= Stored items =
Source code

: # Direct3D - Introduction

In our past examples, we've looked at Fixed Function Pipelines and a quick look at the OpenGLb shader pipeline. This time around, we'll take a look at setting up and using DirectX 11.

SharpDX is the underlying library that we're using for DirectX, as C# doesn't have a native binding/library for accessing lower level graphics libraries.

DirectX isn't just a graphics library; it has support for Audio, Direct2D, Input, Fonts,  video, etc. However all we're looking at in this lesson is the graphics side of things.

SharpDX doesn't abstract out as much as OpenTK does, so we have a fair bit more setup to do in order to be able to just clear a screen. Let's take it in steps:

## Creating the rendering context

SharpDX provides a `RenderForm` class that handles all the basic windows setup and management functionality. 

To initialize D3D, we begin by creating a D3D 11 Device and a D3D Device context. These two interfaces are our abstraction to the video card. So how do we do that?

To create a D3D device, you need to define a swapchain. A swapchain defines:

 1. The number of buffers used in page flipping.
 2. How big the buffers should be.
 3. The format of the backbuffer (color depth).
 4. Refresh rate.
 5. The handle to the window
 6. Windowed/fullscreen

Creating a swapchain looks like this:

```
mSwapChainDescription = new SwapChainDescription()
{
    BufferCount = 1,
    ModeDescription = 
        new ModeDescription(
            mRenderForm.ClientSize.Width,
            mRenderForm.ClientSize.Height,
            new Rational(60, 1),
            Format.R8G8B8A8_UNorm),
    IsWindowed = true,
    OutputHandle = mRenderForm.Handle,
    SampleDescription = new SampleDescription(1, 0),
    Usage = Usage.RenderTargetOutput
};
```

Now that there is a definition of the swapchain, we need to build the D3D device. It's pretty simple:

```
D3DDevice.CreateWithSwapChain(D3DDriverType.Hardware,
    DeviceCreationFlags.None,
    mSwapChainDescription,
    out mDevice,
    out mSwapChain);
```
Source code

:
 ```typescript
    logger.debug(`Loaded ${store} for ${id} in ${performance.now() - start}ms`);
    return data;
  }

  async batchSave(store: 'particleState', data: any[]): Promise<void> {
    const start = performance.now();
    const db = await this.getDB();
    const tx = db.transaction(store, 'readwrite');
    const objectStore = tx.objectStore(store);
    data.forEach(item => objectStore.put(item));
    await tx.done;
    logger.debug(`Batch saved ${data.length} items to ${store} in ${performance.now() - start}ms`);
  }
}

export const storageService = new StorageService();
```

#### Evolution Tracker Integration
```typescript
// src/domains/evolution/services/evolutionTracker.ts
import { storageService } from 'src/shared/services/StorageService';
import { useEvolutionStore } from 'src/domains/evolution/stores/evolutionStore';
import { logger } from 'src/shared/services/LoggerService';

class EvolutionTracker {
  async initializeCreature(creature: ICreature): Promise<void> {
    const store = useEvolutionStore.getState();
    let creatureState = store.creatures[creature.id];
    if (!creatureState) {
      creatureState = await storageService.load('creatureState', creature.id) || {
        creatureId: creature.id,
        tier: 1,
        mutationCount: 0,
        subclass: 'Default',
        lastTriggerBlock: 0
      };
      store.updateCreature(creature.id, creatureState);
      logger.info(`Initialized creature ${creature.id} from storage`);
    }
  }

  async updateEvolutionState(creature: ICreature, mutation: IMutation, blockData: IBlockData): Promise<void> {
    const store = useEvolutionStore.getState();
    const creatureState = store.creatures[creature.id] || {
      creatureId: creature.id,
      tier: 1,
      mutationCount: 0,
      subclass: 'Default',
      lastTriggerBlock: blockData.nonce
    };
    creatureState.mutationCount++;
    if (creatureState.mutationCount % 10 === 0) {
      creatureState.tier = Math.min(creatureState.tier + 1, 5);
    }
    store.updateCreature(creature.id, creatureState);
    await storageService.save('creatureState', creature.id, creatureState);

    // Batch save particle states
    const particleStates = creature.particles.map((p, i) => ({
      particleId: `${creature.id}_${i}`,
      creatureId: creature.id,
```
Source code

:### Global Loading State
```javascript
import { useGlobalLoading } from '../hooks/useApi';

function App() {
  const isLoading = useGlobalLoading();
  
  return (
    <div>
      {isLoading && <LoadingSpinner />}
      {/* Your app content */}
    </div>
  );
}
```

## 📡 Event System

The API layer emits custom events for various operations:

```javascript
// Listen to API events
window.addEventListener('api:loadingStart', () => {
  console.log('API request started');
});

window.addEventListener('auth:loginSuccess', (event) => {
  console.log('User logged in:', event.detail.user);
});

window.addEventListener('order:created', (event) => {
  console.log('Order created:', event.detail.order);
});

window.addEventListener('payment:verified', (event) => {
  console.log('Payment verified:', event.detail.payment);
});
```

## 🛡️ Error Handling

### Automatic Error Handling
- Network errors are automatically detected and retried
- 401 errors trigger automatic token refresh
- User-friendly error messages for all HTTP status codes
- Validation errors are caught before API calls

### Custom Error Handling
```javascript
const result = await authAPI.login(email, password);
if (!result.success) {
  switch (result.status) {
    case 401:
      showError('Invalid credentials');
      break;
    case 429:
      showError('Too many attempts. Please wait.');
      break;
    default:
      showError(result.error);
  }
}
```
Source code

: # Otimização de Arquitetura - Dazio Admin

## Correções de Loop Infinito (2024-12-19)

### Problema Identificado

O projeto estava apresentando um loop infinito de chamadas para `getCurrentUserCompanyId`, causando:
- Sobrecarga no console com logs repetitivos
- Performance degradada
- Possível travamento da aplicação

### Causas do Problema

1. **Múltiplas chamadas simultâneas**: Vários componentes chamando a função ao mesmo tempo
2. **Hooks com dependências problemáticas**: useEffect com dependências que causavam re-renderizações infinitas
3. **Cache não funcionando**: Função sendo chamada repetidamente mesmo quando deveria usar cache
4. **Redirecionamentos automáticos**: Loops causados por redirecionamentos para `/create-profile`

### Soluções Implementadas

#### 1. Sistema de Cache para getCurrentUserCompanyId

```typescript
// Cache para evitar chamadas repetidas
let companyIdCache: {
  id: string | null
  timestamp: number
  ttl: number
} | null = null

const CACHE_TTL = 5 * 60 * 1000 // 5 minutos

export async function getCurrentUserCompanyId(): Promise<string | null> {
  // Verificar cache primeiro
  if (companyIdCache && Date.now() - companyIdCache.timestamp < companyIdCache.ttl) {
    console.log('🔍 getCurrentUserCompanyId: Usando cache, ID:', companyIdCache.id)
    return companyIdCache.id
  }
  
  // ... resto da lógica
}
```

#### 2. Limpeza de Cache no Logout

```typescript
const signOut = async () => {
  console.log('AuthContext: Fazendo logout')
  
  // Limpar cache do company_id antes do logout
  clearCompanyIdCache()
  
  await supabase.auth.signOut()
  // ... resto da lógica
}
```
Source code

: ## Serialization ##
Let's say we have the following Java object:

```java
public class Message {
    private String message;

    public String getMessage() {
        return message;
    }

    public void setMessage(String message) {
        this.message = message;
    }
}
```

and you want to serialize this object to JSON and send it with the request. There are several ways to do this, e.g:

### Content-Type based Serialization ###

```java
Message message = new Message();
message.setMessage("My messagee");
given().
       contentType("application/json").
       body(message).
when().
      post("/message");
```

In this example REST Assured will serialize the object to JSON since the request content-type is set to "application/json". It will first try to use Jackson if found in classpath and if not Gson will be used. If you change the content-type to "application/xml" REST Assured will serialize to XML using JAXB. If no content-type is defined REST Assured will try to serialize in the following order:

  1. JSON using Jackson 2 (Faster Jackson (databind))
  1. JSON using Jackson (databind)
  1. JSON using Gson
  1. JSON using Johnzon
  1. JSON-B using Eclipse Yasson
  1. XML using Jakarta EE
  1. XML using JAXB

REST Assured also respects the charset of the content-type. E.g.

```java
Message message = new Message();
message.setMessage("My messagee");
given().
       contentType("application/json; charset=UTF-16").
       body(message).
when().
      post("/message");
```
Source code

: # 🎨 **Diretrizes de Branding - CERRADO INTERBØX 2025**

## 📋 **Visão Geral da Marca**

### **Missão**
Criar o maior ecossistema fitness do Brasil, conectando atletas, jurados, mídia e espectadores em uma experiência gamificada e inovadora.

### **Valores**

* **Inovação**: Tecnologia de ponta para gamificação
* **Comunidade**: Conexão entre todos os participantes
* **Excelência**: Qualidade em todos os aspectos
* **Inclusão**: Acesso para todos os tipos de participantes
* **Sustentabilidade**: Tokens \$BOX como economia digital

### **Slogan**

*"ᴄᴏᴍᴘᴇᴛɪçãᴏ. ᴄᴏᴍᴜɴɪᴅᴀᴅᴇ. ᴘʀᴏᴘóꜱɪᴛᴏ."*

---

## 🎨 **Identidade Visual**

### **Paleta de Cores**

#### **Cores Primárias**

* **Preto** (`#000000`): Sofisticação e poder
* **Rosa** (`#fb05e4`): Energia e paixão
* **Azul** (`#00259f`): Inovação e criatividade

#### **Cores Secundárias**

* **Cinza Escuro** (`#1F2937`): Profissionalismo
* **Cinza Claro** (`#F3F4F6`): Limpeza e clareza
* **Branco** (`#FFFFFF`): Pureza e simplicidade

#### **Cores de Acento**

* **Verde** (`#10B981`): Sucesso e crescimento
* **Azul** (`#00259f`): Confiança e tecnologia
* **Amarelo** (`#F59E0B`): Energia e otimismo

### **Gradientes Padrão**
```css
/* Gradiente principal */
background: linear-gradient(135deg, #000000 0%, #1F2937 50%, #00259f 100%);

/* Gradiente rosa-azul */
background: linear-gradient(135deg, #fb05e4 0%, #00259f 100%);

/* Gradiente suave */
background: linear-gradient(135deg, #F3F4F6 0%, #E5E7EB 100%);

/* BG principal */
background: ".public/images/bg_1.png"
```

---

= ACTION ITEM =
Transcribe only, please, the lines from the first line of the records through the line with "SharpDX is the". Both of those lines are included.

= WRITTEN ANSWER =
Source code

: # Direct3D - Introduction

In our past examples, we've looked at Fixed Function Pipelines and a quick look at the OpenGLb shader pipeline. This time around, we'll take a look at setting up and using DirectX 11.

SharpDX is the underlying library that we're using for DirectX, as C# doesn't have a native binding/library for accessing lower level graphics libraries.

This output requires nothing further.